According to the Irish LOFAR website, the impact of LOFAR on a wide range of astrophysical topics will be immense. “It will revolutionize studies into transient stars and galaxies; conduct the first studies into the early Universe after the Big Bang, complete the most extensive surveys of galaxies at low frequencies; and provide a new insight into the Sun-Earth connection,” it claims.
Irish involvement would cost around €1.5 million in equipment purchases and set up costs. Seed funding has already been donated by businessmen Denis O’Brien, Dermot Desmond and Joe Hogan, the founder of Irish network operator software vendor Openet. While a number of academic institutions have pledged funding too. But a hefty balance of around €1.3m remains to be raised, if the project is to become a reality.

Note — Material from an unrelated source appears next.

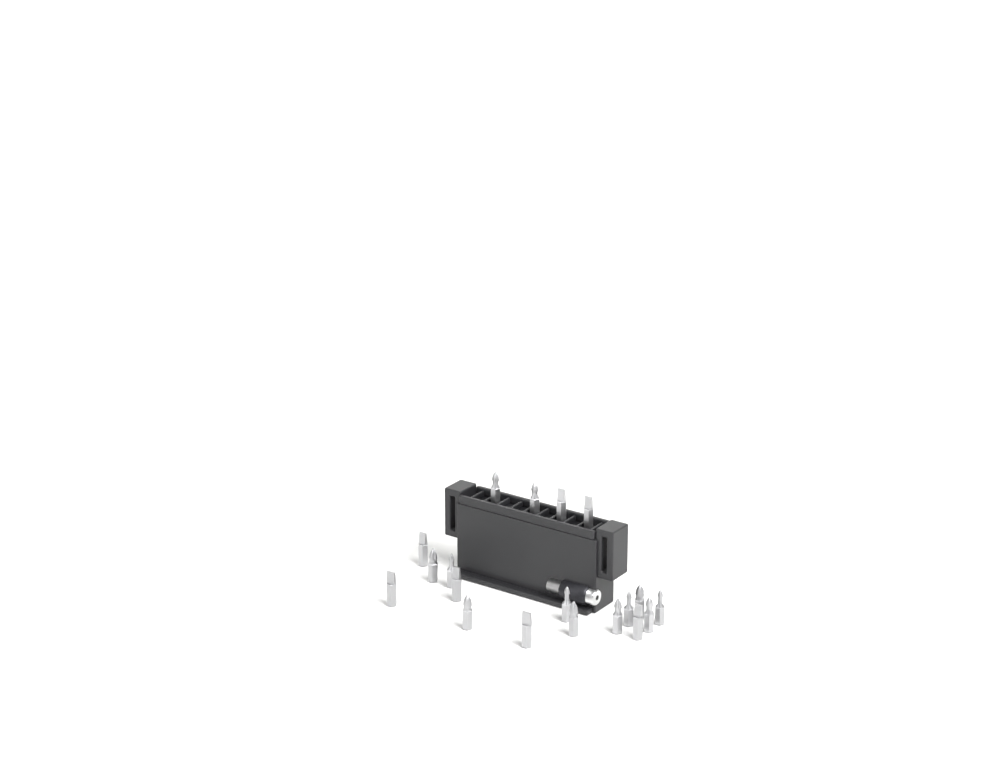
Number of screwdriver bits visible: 19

And the window for action is fast closing. Poland is to invest €6m in three LOFAR stations, construction on which begins this year. If I-LOFAR were to raise its funding, it could piggy back on that equipment order, and have the Irish station up and running before the others in the LOFAR network have progressed their work beyond the catch-up point.
Fittingly, the LOFAR station here would be located in Birr Castle, the original home of the Great Leviathan Telescope. Built by the 3rd Earl of Rosse in the 1840s, it held the accolade of being the world’s largest telescope for more than seven decades.
Aside from star gazing, the project would serve as a platform for educational outreach in mathematics, physics, and technology to young people. It would also bolster an already popular tourist attraction. It would provide opportunities to Irish small and medium sized enterprises. And it should serve as an attraction and focal point for leading international researchers in the astrophysics area. Build it and they will come.
Ireland is an attractive location for astronomy. Our peripheral location and abundance of large areas with low density of population, means light pollution and radio frequency interference are minimised. Indeed a 700sq km area of south west Kerry was recently given the rare international “dark sky reserve” status by the US-based International Dark-Sky Association.
We all know that government spending generally is still exceptionally tight. And that funding is being prioritised for research projects with the potential to create large numbers of jobs or other immediate social or economic dividends.
But the Dutch government has spent €100m on the LOFAR project. The British government has pledged €120m to the Square Kilometre Array (SKA). And it could be argued that relatively low cost scientific endeavors, like I-LOFAR as one example, which have the potential to deliver a myriad of longer term educational, economic and social benefits, need to be given due consideration by the Irish government too.
So that Ireland might become an even brighter rising star in international astronomy research and one day make a Big Bang discovery all of its own.